I am experimenting with Hadoop and Spark, as the company I work for is getting ready to start spinning up Hadoop and want to use Spark and other resources to do a lot of machine learning on our data.
Most of that falls to me, so I am preparing by learning on my own.
I have a machine I have setup as a single node Hadoop cluster.
Here is what I have:
- CentOS 7 (minimal server install, added XOrg and OpenBox for GUI)
- Python 2.7
- Hadoop 2.7.2
- Spark 2.0.0
I followed these guides to set this up:
When I attempt to run 'pyspark' I get the following:
IPYTHON and IPYTHON_OPTS are removed in Spark 2.0+. Remove these from the environment and set PYSPARK_DRIVER_PYTHON and PYSPARK_DRIVER_PYHTON_OPTS instead.

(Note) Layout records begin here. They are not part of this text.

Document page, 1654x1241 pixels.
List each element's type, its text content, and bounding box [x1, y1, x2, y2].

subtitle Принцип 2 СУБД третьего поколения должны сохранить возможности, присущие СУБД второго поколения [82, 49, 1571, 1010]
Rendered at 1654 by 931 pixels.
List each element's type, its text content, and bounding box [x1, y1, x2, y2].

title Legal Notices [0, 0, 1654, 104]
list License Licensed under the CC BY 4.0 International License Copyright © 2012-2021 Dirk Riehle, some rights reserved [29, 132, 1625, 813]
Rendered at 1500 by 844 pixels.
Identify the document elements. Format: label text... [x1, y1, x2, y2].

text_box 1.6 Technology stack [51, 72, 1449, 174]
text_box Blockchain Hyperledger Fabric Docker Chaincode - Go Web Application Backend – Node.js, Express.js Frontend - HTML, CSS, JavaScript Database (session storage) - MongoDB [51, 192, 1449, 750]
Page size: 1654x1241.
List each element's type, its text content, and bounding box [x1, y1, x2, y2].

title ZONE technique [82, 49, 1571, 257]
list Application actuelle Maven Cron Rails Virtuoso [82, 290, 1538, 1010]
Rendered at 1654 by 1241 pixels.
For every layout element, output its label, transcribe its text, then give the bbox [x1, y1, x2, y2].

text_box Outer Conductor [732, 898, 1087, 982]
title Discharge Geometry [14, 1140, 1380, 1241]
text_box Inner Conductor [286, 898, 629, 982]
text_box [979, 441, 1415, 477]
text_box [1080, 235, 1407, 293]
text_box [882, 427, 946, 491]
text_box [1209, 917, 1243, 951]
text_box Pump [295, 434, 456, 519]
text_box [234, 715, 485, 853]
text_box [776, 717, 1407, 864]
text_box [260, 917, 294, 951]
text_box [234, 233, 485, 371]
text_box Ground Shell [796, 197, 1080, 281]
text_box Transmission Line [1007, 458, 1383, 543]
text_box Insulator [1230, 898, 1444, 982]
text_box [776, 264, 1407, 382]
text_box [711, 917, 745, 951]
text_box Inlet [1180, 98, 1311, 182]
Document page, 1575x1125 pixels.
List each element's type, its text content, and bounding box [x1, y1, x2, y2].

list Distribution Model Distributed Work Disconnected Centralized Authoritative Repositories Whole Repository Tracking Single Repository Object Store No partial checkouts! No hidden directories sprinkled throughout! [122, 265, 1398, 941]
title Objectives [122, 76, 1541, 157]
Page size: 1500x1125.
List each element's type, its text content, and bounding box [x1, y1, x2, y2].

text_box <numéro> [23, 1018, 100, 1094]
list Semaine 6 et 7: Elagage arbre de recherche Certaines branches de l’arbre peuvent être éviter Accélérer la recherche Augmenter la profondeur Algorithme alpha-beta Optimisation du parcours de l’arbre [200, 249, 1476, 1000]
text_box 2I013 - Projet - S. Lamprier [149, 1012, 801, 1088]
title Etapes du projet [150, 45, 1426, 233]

I opened up the pyspark file in vi and examined it.
I see a lot of stuff going on there, but I don't know where to start to make the corrections I need to make.
My Spark installation is under:
/opt/spark-latest
The pyspark is under /opt/spark-latest/bin/
and my Hadoop installation (though I don't think this factors in) is /opt/hadoop/
.
I know there must be a change I need to make in the pyspark file somewhere, I just don't know where to being on this.
I did some googling and found references to similar things, but nothing that indicated steps in order to fix this.
Can anyone give me a push in the right direction?